Q3 FY26 numbers? Sales at ₹424.87 Cr. PAT at ₹5.77 Cr (vs ₹3.53 Cr YoY). Quarterly profit up 316% YoY.
Sounds heroic, right?
Now look at the valuation — 138 P/E. That’s “I build fighter jets” level optimism.
But the real question is this: Is this a precision-engineered aerospace story… or a valuation that already assumes we’re supplying parts to Mars?
Let’s open the hangar doors.
2. Introduction – From Tractor Pumps to Fighter Jets
Dynamatic Technologies Ltd started in 1973 making hydraulic gear pumps. Very mechanical. Very boring. Very profitable once upon a time.
Fast forward to FY24 — aerospace now contributes 36% of revenue. In FY15, it was just 16%.
That’s not evolution. That’s a career switch.
The company now operates 9 manufacturing facilities across India, UK, and Germany. It serves clients like Airbus, Boeing, Dassault, HAL, BMW, Audi, John Deere — basically the guest list of a global manufacturing party.
Geographically, revenue split:
Europe (ex-UK): 37%
India: 23%
UK: 19%
US: 11%
Canada + ROW: 10%
This isn’t a domestic-only midcap. This is a globally exposed industrial manufacturer.

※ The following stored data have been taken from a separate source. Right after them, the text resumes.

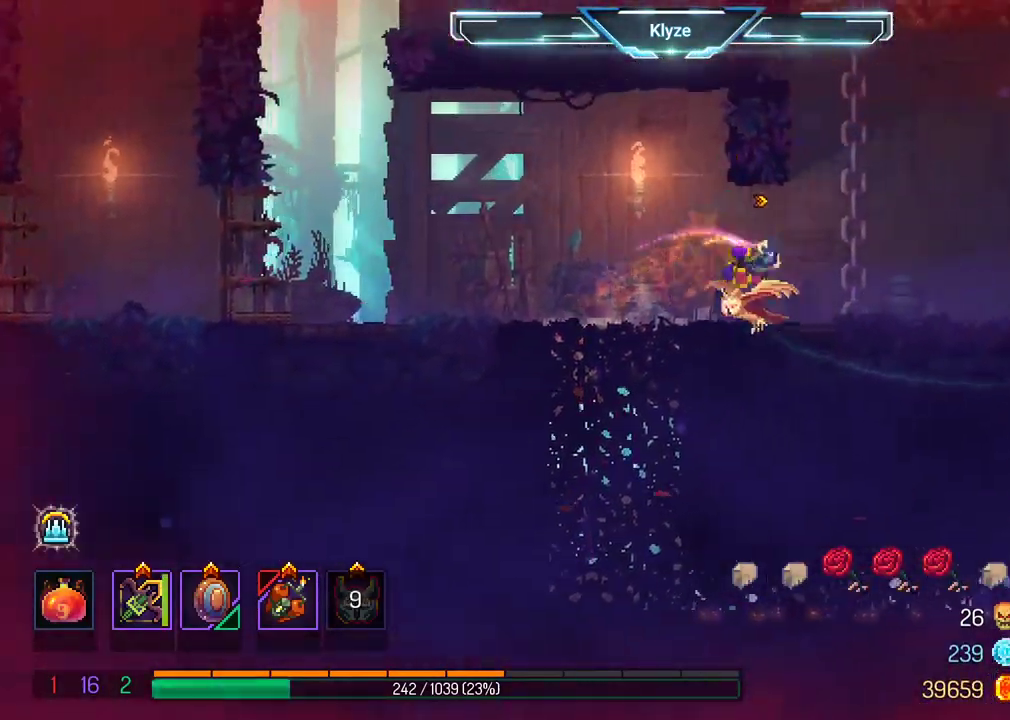
{"dt_ms": 500, "buttons": ["DPAD_RIGHT"], "left_stick": "center", "right_stick": "center", "events": [[50, "B", "down"], [183, "B", "up"], [200, "B", "down"], [217, "B", "up"]]}
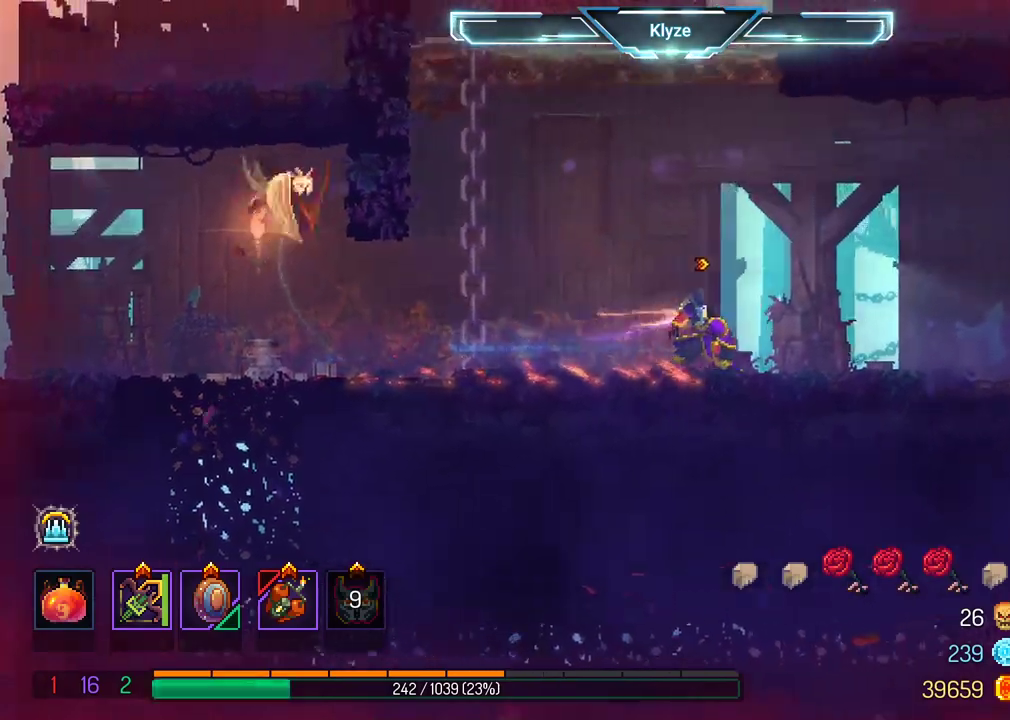
{"dt_ms": 500, "buttons": ["DPAD_RIGHT"], "left_stick": "center", "right_stick": "center", "events": []}
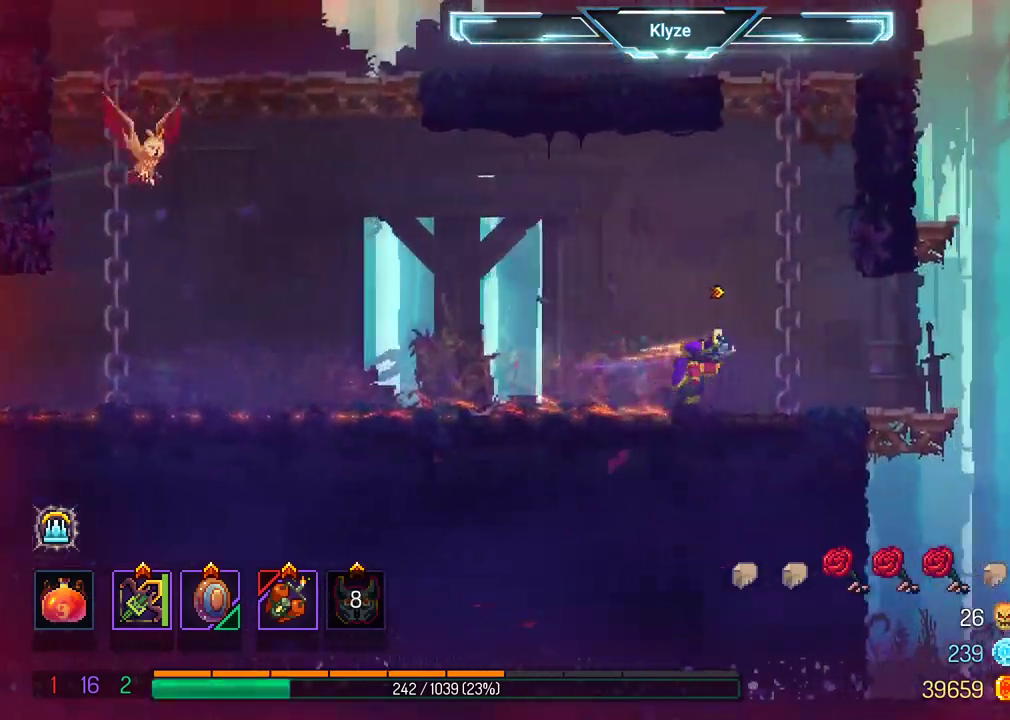
{"dt_ms": 500, "buttons": ["DPAD_RIGHT"], "left_stick": "center", "right_stick": "center", "events": [[300, "A", "down"], [433, "A", "up"]]}
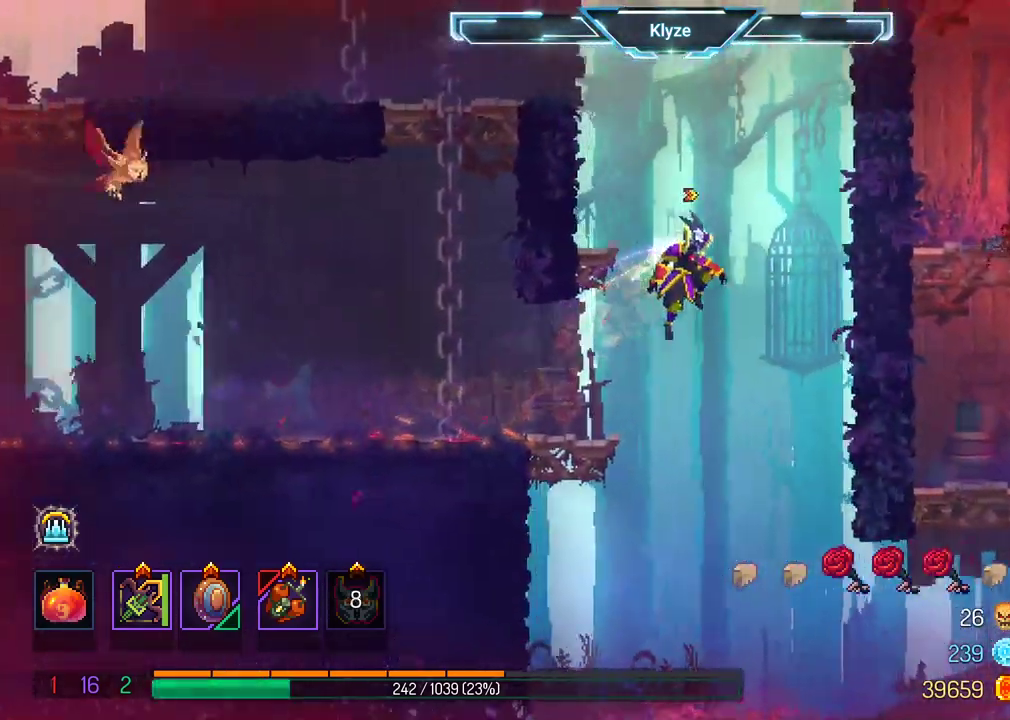
{"dt_ms": 500, "buttons": ["DPAD_RIGHT"], "left_stick": "center", "right_stick": "center"}
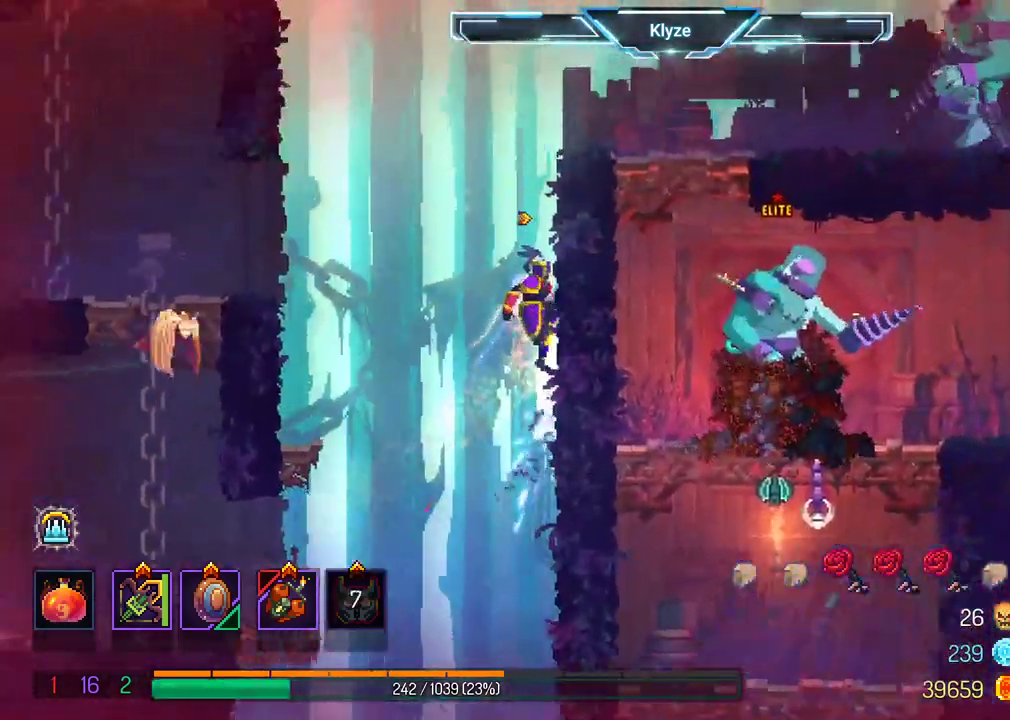
{"dt_ms": 500, "buttons": ["X", "DPAD_RIGHT"], "left_stick": "center", "right_stick": "center", "events": [[83, "A", "down"], [250, "A", "up"], [450, "X", "down"]]}
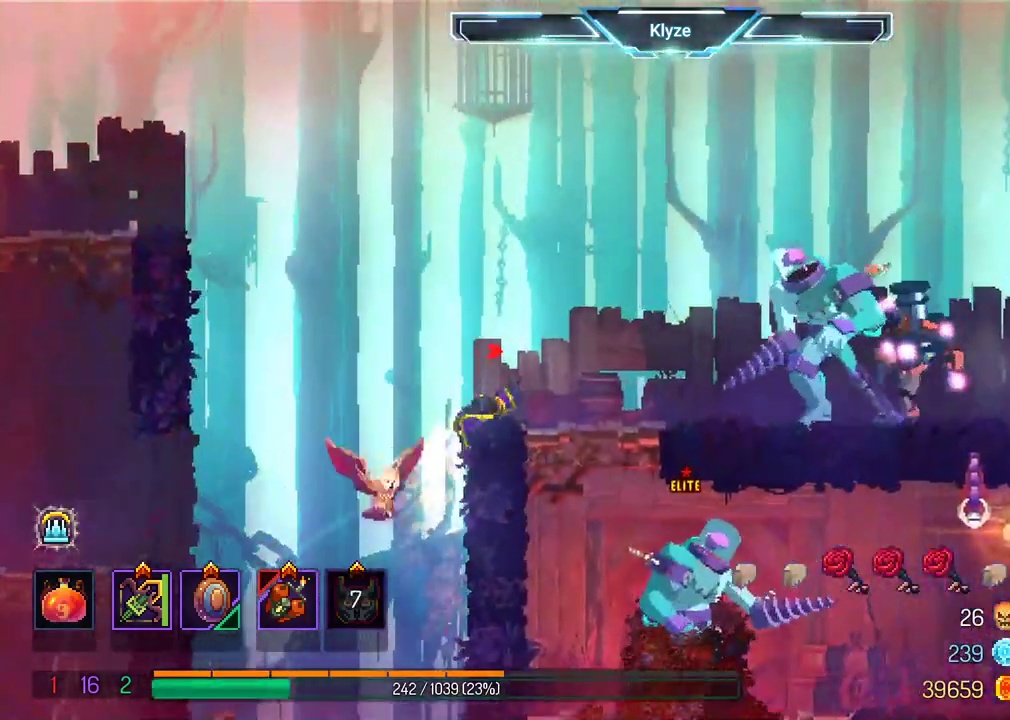
{"dt_ms": 500, "buttons": ["X"], "left_stick": "center", "right_stick": "center", "events": [[33, "DPAD_RIGHT", "up"]]}
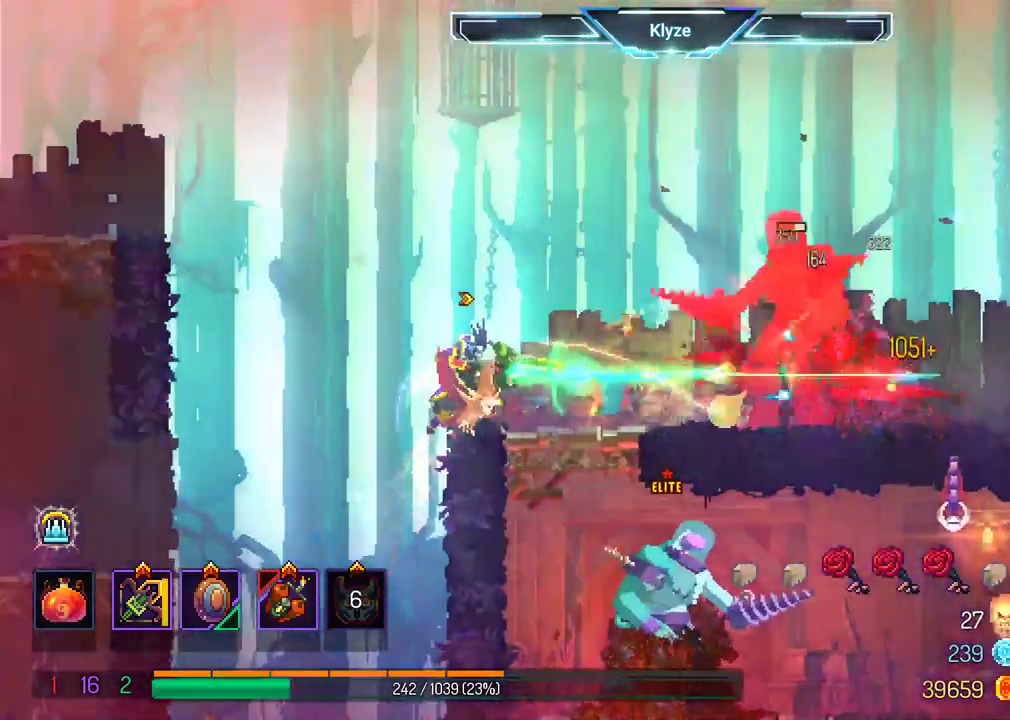
{"dt_ms": 500, "buttons": [], "left_stick": "center", "right_stick": "center", "events": [[350, "X", "up"]]}
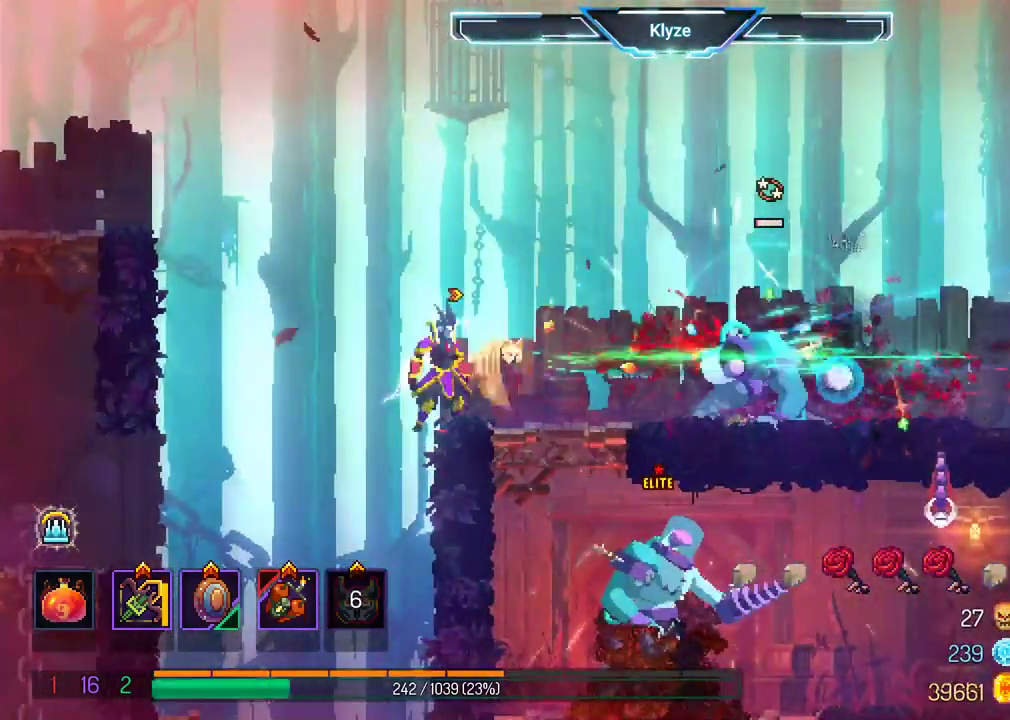
{"dt_ms": 500, "buttons": ["X"], "left_stick": "center", "right_stick": "center", "events": [[367, "X", "down"]]}
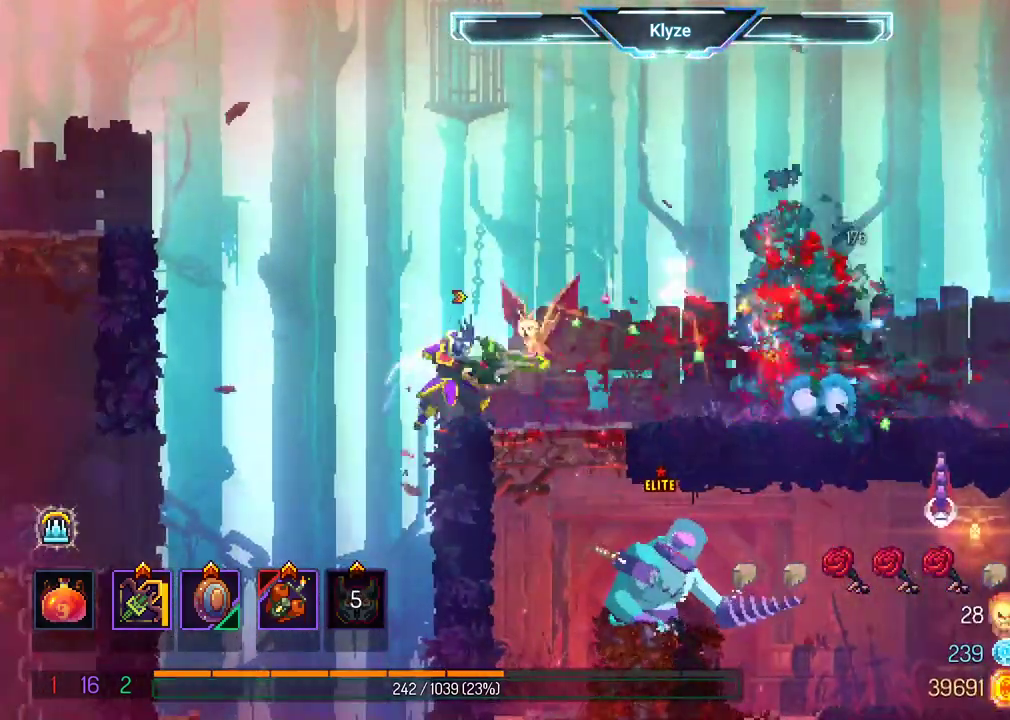
{"dt_ms": 500, "buttons": ["B", "DPAD_RIGHT"], "left_stick": "center", "right_stick": "center", "events": [[233, "X", "up"], [350, "DPAD_RIGHT", "down"], [450, "B", "down"]]}
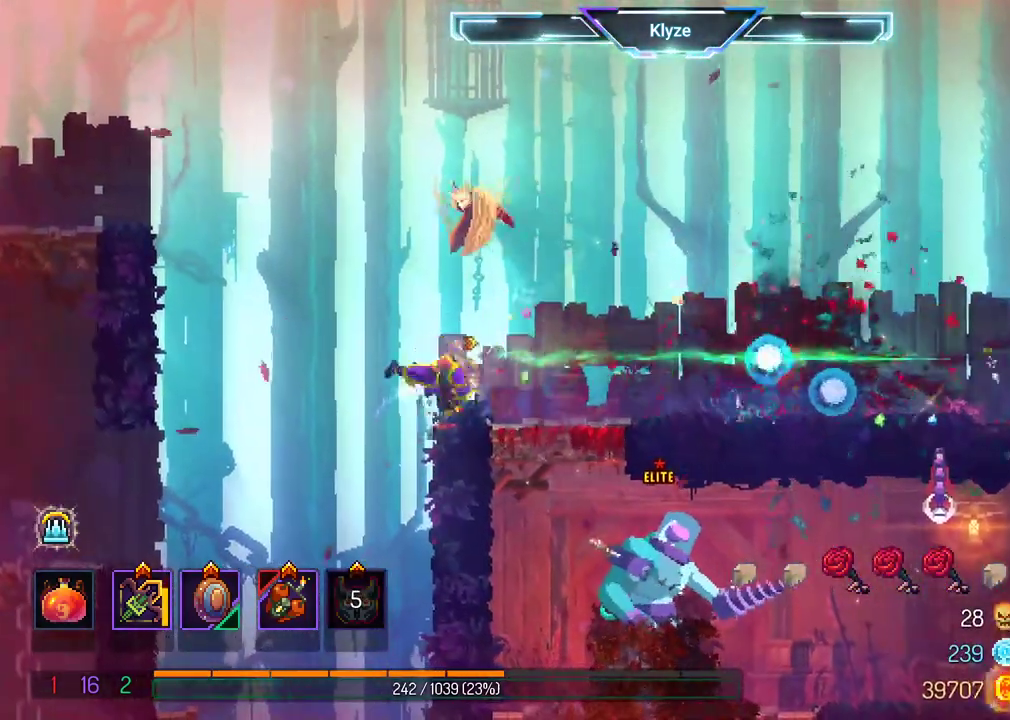
{"dt_ms": 500, "buttons": ["DPAD_RIGHT"], "left_stick": "center", "right_stick": "center", "events": [[117, "B", "up"]]}
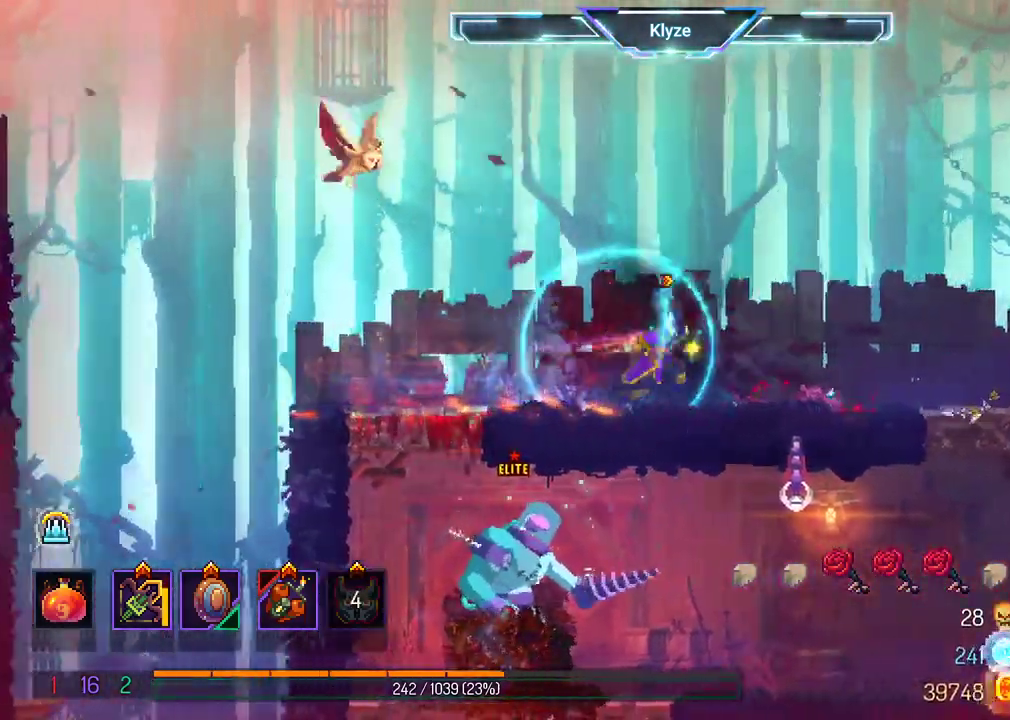
{"dt_ms": 500, "buttons": [], "left_stick": "center", "right_stick": "center", "events": [[483, "DPAD_RIGHT", "up"]]}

But here’s the contradiction:
Global clients
Defence partnerships
Aerospace expansion
Massive contracts
Yet ROE is 6.21%.
Are we looking at a company in transformation mode? Or one still learning how to convert engineering brilliance into shareholder returns?
Let’s decode.
3. Business Model – WTF Do They Even Do?
Alright, imagine three businesses living under one roof:
1️ Hydraulics (31% of FY24 revenue)
They manufacture:
Hydraulic valves
Gear pumps
Fixed displacement pumps
Fan drive systems
They hold:
80% share in Indian OEM tractor market
38% share in global tractor market
That’s serious dominance. If tractors had Instagram, this company would be verified.
2️ Metallurgy (33%)
Casting and forging of:
Intake manifolds
Exhaust manifolds
Case fronts
Clients include Audi, BMW, Daimler, Volkswagen.
Translation: They supply components that sit inside engines and silently do their job.
Not glamorous. But critical.
3️ Aerospace (36%)
Now this is where the glamour is.
They manufacture:
Wings
Rear fuselages
Ailerons
Wing flaps
Airbus A220 doors
Falcon 6X aerostructures
They’ve:
Relocated aerospace facility near Bangalore International Airport (FY24)
Entered partnership with Deutsche Aircraft for D328eco rear fuselage
Signed long-term deals for Airbus A220
Onboarded as exclusive partner for AMCA 5th-gen fighter program (via L&T-BEL consortium)
This is serious defence positioning.
But here’s your question:
If aerospace is growing… Why is ROCE still under 9%?
Are margins yet to kick in? Or is capital intensity eating returns?